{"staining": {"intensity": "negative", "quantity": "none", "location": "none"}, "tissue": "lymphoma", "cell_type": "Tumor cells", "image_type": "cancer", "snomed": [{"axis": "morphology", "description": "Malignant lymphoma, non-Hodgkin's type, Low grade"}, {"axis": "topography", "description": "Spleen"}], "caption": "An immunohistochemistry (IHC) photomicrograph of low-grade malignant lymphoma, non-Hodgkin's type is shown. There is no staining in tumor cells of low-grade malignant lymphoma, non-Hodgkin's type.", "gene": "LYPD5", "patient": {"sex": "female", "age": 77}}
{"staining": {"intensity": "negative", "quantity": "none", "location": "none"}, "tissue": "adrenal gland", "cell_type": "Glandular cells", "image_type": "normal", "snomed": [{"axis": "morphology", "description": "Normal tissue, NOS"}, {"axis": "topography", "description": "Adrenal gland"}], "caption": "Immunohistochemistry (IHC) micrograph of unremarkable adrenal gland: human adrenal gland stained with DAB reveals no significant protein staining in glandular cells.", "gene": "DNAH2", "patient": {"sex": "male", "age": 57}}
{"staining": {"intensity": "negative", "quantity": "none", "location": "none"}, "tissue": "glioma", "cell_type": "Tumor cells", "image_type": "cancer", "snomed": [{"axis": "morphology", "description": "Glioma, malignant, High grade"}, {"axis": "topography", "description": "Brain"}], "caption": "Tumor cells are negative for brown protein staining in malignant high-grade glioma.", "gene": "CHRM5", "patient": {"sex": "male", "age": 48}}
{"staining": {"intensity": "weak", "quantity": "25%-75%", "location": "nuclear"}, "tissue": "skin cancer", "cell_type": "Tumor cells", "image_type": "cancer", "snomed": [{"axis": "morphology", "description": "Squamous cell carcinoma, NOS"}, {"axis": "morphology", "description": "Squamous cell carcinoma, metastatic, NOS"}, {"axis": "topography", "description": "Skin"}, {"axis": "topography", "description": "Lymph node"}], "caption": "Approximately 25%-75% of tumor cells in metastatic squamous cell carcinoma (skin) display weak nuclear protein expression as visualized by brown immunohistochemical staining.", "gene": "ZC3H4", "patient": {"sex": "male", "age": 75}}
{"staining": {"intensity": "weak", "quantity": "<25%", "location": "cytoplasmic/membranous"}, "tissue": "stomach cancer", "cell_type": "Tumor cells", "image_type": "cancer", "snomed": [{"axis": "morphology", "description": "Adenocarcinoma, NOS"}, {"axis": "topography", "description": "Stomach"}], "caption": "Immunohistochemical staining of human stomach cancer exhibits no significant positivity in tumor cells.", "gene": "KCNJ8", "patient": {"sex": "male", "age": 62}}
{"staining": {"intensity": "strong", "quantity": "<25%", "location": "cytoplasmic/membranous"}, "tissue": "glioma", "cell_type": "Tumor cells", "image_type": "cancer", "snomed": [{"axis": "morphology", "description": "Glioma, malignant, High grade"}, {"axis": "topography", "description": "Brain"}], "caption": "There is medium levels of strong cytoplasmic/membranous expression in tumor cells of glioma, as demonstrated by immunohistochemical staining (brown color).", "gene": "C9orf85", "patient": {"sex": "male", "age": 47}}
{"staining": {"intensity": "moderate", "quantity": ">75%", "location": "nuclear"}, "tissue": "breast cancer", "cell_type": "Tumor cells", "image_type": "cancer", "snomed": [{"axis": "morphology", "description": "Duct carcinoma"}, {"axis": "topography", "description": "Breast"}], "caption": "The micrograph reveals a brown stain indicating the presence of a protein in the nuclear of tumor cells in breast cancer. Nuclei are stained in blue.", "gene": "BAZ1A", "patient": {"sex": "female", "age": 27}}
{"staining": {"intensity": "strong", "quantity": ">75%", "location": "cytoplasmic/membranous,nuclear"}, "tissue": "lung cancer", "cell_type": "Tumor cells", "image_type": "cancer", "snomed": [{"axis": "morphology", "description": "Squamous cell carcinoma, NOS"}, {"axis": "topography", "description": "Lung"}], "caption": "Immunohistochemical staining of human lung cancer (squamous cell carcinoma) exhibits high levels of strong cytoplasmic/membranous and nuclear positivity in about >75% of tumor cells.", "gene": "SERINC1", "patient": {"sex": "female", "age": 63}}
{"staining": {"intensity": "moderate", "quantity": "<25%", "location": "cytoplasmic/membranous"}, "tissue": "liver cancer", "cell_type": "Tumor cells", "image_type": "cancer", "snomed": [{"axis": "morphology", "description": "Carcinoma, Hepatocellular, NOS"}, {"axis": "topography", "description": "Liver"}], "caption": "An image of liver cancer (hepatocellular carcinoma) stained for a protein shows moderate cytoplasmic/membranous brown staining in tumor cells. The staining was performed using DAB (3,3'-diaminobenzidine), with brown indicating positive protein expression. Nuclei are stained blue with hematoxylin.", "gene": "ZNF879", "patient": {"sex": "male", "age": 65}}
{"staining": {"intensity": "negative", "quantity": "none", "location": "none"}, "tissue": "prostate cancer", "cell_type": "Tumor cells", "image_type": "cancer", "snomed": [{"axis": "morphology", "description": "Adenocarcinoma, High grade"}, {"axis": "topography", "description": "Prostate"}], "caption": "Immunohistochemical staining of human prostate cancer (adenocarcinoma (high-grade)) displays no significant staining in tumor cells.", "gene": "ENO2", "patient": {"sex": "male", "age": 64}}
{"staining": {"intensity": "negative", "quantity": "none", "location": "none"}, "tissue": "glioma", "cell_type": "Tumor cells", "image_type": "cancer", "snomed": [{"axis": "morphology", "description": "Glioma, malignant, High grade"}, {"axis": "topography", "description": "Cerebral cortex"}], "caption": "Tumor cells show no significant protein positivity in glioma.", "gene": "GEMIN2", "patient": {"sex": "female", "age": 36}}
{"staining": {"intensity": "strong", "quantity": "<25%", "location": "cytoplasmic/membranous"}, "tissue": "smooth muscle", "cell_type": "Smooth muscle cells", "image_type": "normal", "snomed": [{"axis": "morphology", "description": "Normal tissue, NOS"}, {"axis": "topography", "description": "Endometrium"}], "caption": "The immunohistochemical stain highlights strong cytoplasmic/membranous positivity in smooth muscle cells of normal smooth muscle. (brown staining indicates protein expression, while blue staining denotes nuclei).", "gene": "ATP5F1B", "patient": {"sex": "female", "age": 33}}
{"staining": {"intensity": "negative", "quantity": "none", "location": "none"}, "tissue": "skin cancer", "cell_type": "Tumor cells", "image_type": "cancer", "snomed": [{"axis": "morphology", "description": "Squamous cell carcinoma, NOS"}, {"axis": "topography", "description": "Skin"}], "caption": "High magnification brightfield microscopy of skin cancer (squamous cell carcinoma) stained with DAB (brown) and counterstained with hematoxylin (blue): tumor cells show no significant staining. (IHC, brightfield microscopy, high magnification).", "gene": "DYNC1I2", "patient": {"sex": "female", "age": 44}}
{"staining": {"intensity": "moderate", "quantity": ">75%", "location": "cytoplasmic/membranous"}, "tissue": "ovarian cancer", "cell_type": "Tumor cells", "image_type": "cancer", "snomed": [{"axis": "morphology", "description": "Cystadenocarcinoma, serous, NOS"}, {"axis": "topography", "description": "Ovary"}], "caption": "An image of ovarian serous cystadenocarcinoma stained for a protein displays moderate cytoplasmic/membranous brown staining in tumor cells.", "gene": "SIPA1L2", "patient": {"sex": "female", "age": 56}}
------------
### Assigned task
When the line with "image of liver" is reached in the data above, begin copying, and stop after the line with "immunohistochemical stain highlights"; copy each line exactly, both ends included.

### Answer to this exercise
{"staining": {"intensity": "moderate", "quantity": "<25%", "location": "cytoplasmic/membranous"}, "tissue": "liver cancer", "cell_type": "Tumor cells", "image_type": "cancer", "snomed": [{"axis": "morphology", "description": "Carcinoma, Hepatocellular, NOS"}, {"axis": "topography", "description": "Liver"}], "caption": "An image of liver cancer (hepatocellular carcinoma) stained for a protein shows moderate cytoplasmic/membranous brown staining in tumor cells. The staining was performed using DAB (3,3'-diaminobenzidine), with brown indicating positive protein expression. Nuclei are stained blue with hematoxylin.", "gene": "ZNF879", "patient": {"sex": "male", "age": 65}}
{"staining": {"intensity": "negative", "quantity": "none", "location": "none"}, "tissue": "prostate cancer", "cell_type": "Tumor cells", "image_type": "cancer", "snomed": [{"axis": "morphology", "description": "Adenocarcinoma, High grade"}, {"axis": "topography", "description": "Prostate"}], "caption": "Immunohistochemical staining of human prostate cancer (adenocarcinoma (high-grade)) displays no significant staining in tumor cells.", "gene": "ENO2", "patient": {"sex": "male", "age": 64}}
{"staining": {"intensity": "negative", "quantity": "none", "location": "none"}, "tissue": "glioma", "cell_type": "Tumor cells", "image_type": "cancer", "snomed": [{"axis": "morphology", "description": "Glioma, malignant, High grade"}, {"axis": "topography", "description": "Cerebral cortex"}], "caption": "Tumor cells show no significant protein positivity in glioma.", "gene": "GEMIN2", "patient": {"sex": "female", "age": 36}}
{"staining": {"intensity": "strong", "quantity": "<25%", "location": "cytoplasmic/membranous"}, "tissue": "smooth muscle", "cell_type": "Smooth muscle cells", "image_type": "normal", "snomed": [{"axis": "morphology", "description": "Normal tissue, NOS"}, {"axis": "topography", "description": "Endometrium"}], "caption": "The immunohistochemical stain highlights strong cytoplasmic/membranous positivity in smooth muscle cells of normal smooth muscle. (brown staining indicates protein expression, while blue staining denotes nuclei).", "gene": "ATP5F1B", "patient": {"sex": "female", "age": 33}}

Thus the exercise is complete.